Cinema: The illusion of greatness

Christopher Nolan's The Prestige is a lesson in filmmaking with its lean structure, brilliant performances and expert direction. John Boorman's The Tiger's Tale, on the other hand, seemed to tick all the boxes but failed to deliver. By Declan Burke

Christopher Nolan's already impressive CV (Memento, Insomnia, Batman Begins) gets even better with the release of The Prestige (12A), a fascinating tale of rival magicians battling to out-do one another in 19th-century London. Friends to begin with, Robert Angier (Hugh Jackman) and Alfred Borden (Christian Bale) become bitter enemies when Angier blames Borden for the death of his wife during a stage performance. The intensity of their hatred means that the dispute soon becomes murderous – but equally intense is their mutual passion to move the time-honoured craft of illusion into the realms of magic itself.

Adapted by Jonathan and Christopher Nolan from Christopher Priest's novel, The Prestige is a beautifully crafted film. It boasts a fine cast (Michael Caine, Scarlett Johansson, Andy Serkis, Rebecca Hall and David Bowie populate the minor roles), complex characters, superb attention to period detail and two excellent performances from its warring protagonists, with Bale in particular embellishing his recent run of good work with another riveting characterisation. But it's the script, and Nolan's direction, that stand out here.

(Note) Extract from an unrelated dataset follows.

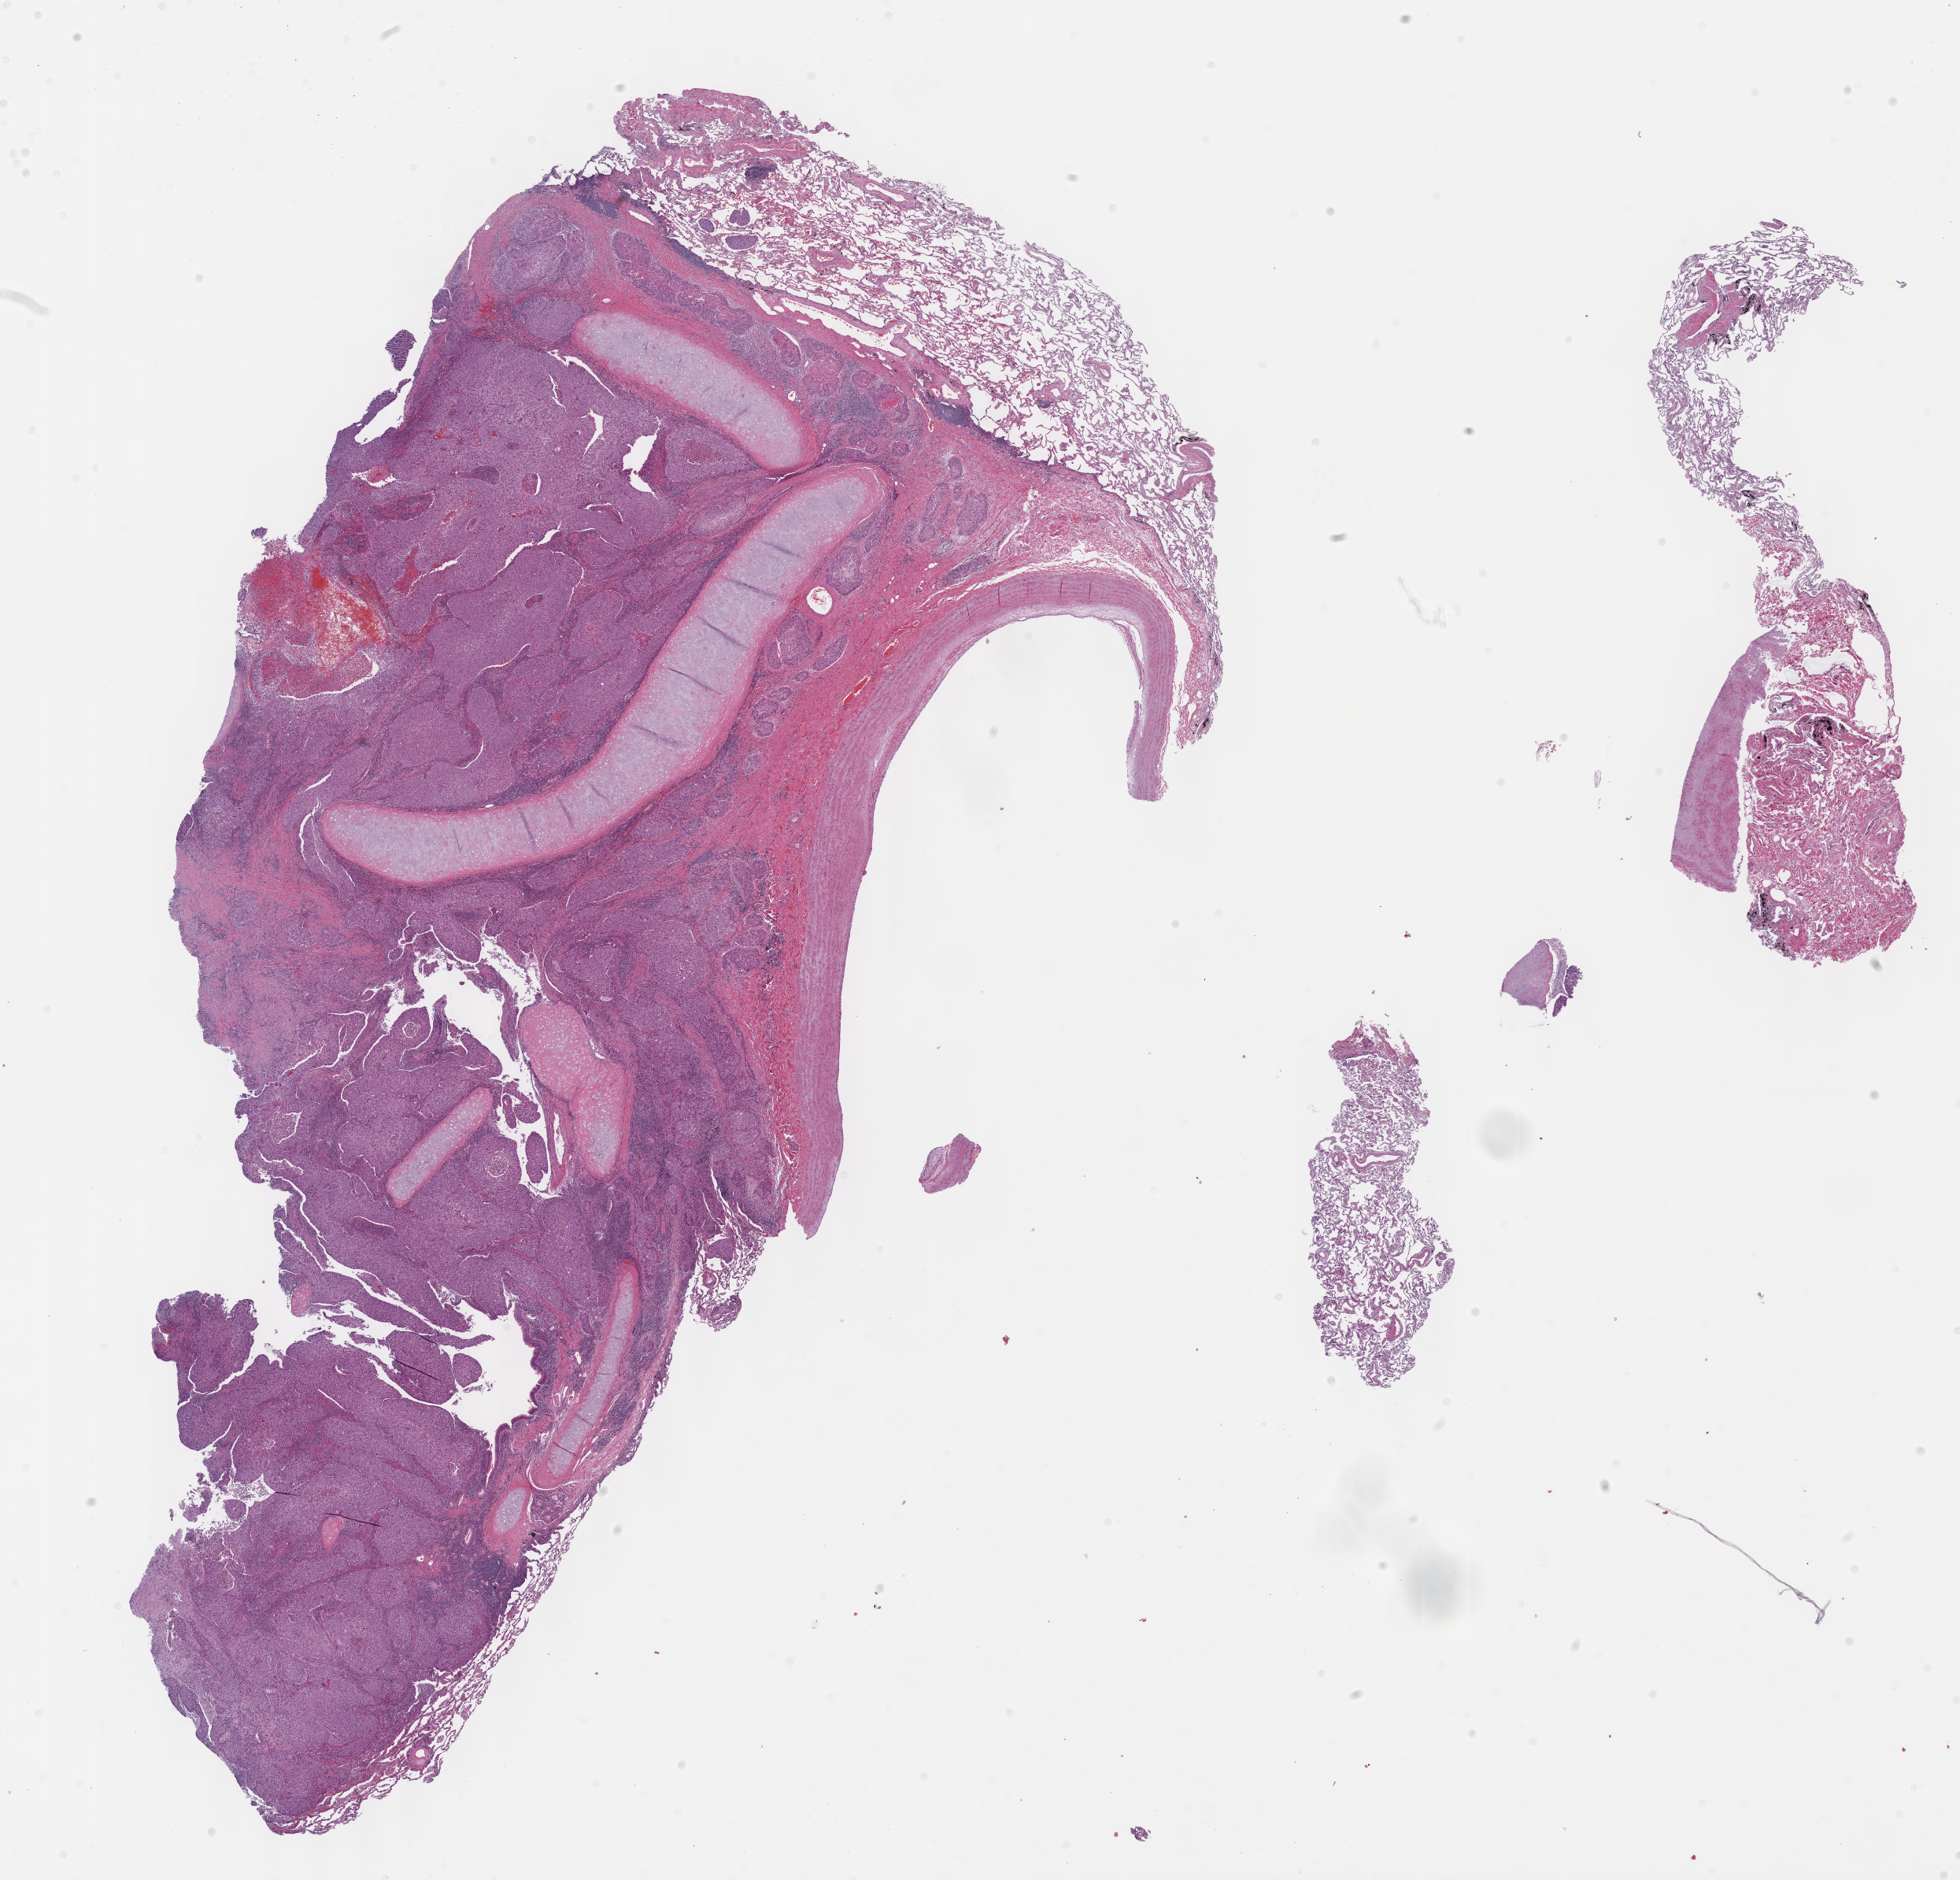
H&E-stained whole-slide image — low-resolution overview of the scanned area, about 20.1 x 19.3 mm. Formalin-fixed paraffin-embedded (FFPE) diagnostic section. Sample: primary tumour, lung. Patient: male, age at initial diagnosis 71 years.
AJCC pathologic stage: IIA. Pathologic diagnosis: Squamous cell carcinoma, NOS.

Nolan has always been an economical director and, even though The Prestige clocks in at over two hours, there's barely a scrap of fat on its lean structure. The narrative too is immensely satisfying, a convoluted enigma wrapped in a puzzle at the heart of a labyrinth. Even more than that, it's a meditation on the nature of both storytelling and magical illusions, and the fact that both endeavours are branches of the same science. And what's most galling is the realisation that the writer-director's last twist, the magicians' final flourish, has been hiding in plain sight throughout. Scintillating stuff.

John Boorman's latest film, The Tiger's Tail (15A), could have done with a sprinkle of The Prestige's pixie-dust. The set-up is intriguing: wealthy but stressed businessman Liam O'Leary (Brendan Gleeson) starts to see his doppelganger on the streets of Dublin and worries that he's losing his mind, only for his paranoia to be justified when the doppelganger assumes his identity and takes over his life.

We're in Kafka territory here, but the narrative tone is never established strongly enough to grip the imagination. There are far too many plot-holes, most of which relate to how easy it would be for the exiled O'Leary to prove his real identity. The temptation is to believe that Boorman is attempting to maximise the exaggerations in order to create a fairytale parable about the excesses of the Celtic Tiger, as personified by O'Leary – but even fairytales need a cohesive structure.

Gleeson is as watchable as ever and the film offers a hard-nosed perspective on modern Dublin rarely seen on celluloid – the fact that O'Leary's world is a brittle bubble buoyed up by credit, and as such easily punctured, is a sobering one. But while Boorman's script raises interesting questions about the essence of our personalities, the second half of the film becomes an embarrassingly desperate attempt to rein in this particular tiger by tugging on its tail. No surprise, then, that it fails miserably.